Dark

  • (adj): Having skin rich in melanin pigments.
    Example: "The dark races"; "dark-skinned peoples"
    Synonyms: colored, coloured, dark-skinned
    See also — Additional definitions below

More definitions of "dark":

  • (adj): Secret.
    Example: "Keep it dark"; "the dark mysteries of Africa and the fabled wonders of the East"
  • (noun): Absence of light or illumination.
    Synonyms: darkness
  • (adj): Marked by difficulty of style or expression.
    Example: "Much that was dark is now quite clear to me"
    Synonyms: obscure
  • (adj): Brunet (used of hair or skin or eyes).
    Example: "Dark eyes"
  • (adj): Lacking enlightenment or knowledge or culture.
    Example: "The dark ages"; "a dark age in the history of education"
    Synonyms: benighted
  • (noun): The time after sunset and before sunrise while it is dark outside.
    Synonyms: night, nighttime
  • (adj): Devoid or partially devoid of light or brightness; shadowed or black or somber-colored.
    Example: "Sitting in a dark corner"; "a dark day"; "dark shadows"; "the theater is dark on Mondays"; "dark as the inside of a black cat"
  • (adj): Stemming from evil characteristics or forces; wicked or dishonorable.
    Example: "Darth Vader of the dark side"; "a dark purpose"; "dark undercurrents of ethnic hostility"
    Synonyms: black, sinister
  • (adj): (used of color) having a dark hue.
    Example: "Dark green"; "dark glasses"; "dark colors like wine red or navy blue"
  • (noun): An unenlightened state.
    Example: "He was in the dark concerning their intentions"
    Synonyms: darkness
  • (adj): Not giving performances; closed.
    Example: "The theater is dark on Mondays"
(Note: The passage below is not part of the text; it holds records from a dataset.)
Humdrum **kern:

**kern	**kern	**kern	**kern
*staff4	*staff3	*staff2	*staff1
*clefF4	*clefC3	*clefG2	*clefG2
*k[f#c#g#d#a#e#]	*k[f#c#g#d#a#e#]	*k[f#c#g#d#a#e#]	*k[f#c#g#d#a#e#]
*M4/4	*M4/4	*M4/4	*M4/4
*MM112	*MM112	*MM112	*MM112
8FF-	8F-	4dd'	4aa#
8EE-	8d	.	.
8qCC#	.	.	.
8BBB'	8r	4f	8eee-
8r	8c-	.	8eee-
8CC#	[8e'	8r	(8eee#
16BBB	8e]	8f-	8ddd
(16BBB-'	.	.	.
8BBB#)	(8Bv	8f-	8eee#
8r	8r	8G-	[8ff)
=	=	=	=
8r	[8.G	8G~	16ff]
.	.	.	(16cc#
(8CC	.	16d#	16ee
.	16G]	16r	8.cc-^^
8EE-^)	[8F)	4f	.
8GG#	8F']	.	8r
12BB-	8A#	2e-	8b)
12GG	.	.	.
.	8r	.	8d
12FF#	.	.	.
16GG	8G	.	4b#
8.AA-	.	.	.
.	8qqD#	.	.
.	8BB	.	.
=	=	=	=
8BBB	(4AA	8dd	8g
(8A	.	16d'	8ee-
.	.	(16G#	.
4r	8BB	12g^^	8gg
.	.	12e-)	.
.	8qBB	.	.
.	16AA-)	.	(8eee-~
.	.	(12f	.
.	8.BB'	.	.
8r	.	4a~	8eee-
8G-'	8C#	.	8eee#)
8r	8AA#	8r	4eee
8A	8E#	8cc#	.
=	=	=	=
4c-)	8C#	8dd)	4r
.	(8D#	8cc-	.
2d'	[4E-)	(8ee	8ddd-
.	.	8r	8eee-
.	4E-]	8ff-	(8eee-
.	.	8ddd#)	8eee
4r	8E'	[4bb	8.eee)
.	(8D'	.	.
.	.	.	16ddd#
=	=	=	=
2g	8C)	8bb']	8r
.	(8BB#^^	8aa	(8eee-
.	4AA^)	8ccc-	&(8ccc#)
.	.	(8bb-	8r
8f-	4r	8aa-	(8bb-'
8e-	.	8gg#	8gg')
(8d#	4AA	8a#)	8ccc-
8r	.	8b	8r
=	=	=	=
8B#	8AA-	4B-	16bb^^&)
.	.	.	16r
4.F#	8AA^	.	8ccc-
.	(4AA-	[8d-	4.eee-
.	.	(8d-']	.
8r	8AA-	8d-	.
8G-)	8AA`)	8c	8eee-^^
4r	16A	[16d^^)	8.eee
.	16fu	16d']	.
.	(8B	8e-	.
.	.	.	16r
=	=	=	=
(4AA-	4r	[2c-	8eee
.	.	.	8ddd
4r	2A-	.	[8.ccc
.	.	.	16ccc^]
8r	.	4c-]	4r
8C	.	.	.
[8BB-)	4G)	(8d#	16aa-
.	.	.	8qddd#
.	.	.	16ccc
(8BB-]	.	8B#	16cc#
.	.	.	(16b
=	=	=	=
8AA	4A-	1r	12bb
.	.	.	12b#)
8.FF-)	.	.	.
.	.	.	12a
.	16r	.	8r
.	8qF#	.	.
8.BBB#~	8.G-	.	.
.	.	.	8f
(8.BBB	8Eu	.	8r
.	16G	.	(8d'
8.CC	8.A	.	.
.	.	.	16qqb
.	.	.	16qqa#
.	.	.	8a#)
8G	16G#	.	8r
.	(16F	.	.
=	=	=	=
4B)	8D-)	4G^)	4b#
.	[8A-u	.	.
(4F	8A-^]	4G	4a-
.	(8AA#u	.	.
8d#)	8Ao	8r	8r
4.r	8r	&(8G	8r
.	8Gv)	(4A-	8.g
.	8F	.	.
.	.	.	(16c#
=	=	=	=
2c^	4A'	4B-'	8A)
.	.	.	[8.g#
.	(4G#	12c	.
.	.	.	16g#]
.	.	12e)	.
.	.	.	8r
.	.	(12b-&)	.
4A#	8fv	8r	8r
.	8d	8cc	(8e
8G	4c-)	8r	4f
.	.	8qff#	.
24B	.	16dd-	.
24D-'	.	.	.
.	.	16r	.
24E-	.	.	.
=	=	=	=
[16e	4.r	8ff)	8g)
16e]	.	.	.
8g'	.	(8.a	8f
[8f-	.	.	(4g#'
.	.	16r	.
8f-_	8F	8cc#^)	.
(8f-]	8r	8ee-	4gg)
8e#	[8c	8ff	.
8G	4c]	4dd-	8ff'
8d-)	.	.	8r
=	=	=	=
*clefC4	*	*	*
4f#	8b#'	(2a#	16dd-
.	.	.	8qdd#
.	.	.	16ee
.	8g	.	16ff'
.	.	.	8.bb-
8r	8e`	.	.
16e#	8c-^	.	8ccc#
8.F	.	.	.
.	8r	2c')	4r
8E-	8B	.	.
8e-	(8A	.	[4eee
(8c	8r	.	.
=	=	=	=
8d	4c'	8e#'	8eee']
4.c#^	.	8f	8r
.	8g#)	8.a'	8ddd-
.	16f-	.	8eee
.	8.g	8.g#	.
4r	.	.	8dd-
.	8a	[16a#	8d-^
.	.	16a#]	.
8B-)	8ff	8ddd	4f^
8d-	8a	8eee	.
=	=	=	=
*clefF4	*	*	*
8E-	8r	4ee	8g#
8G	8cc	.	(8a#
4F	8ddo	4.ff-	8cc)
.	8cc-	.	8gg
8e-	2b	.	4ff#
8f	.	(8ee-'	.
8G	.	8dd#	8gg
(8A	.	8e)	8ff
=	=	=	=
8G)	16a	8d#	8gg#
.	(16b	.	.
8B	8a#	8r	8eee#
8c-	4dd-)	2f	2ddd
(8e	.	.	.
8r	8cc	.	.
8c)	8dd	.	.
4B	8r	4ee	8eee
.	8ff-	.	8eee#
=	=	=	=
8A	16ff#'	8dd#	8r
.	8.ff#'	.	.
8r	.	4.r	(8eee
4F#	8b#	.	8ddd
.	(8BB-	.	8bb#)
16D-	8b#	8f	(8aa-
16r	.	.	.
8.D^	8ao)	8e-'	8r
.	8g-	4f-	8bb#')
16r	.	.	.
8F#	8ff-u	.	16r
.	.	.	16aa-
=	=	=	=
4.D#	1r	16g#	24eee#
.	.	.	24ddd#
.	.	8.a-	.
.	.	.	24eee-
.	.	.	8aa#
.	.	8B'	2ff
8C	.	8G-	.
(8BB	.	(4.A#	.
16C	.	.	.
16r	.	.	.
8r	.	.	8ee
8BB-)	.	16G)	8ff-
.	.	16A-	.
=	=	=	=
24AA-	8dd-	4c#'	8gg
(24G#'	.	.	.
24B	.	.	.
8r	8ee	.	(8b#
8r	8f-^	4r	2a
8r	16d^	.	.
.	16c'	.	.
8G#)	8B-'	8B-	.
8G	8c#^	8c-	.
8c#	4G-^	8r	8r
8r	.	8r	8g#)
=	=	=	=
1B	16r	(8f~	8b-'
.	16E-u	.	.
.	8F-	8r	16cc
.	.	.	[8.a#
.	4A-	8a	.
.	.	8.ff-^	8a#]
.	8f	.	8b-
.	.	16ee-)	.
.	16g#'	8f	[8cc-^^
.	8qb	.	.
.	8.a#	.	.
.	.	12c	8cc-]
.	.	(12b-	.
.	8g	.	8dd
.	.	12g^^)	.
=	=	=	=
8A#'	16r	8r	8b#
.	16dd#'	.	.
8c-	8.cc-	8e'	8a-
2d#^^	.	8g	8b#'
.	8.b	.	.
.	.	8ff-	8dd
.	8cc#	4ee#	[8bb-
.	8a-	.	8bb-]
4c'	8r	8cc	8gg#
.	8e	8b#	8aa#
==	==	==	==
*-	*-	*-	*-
Famous quotes containing the word dark:

    Spite of all the Indian-summer sunlight on the hither side of Hawthorne’s soul, the other side—like the dark half of the physical sphere—is shrouded in a blackness, ten times black.
    Herman Melville (1819–1891)

    “You will go a long journey,
    In a strange bed take rest,”
    And a dark girl will kiss you....
    Philip Larkin (1922–1986)

    When Americans look out on the world, they see nothing but dark and menacing strangers who appear to have no sense of rhythm at all, nor any respect or affection for white people; and white Americans really do not know what to make of all this, except to increase the defense budget.